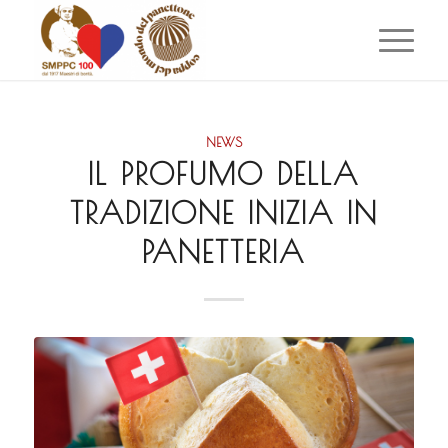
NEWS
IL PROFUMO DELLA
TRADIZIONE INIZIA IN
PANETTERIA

---

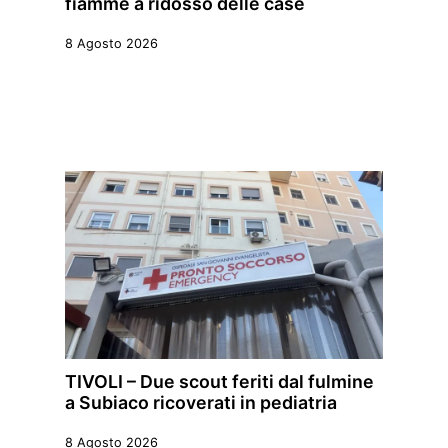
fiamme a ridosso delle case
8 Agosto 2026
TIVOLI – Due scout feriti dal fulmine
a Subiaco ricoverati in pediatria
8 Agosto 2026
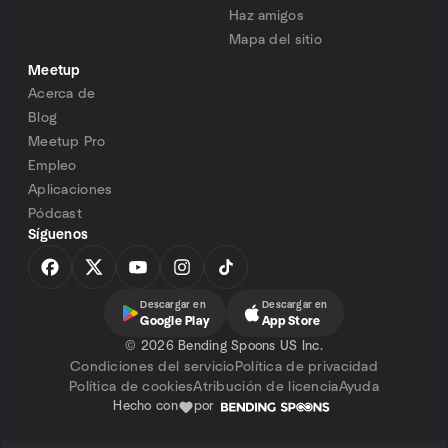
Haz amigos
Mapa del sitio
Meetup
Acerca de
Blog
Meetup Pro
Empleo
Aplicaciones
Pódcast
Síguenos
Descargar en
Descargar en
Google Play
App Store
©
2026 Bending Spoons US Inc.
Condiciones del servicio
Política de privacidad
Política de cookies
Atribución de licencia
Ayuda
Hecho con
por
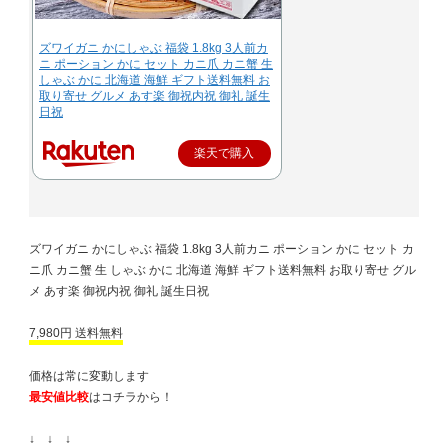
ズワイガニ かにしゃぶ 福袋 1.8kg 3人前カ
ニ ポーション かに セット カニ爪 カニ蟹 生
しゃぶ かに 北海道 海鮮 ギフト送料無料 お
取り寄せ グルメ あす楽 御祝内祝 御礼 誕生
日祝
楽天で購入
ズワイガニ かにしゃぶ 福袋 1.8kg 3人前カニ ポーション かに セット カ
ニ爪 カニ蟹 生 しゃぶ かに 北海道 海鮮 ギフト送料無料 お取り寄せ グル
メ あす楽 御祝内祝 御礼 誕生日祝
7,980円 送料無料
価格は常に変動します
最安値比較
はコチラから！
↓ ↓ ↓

* * *

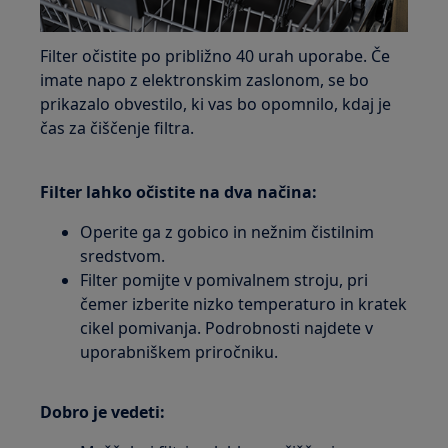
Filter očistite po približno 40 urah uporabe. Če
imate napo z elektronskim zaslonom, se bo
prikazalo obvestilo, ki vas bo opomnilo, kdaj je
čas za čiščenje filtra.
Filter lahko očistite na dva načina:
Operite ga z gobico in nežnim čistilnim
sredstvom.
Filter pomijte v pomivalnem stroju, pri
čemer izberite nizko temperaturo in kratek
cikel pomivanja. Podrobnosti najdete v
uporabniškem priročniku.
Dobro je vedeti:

Problem to solve ::
Copy out every line in the rows above that contains the string "ズワイガニ". Case must match.

Task result ::
ズワイガニ かにしゃぶ 福袋 1.8kg 3人前カ
ズワイガニ かにしゃぶ 福袋 1.8kg 3人前カニ ポーション かに セット カ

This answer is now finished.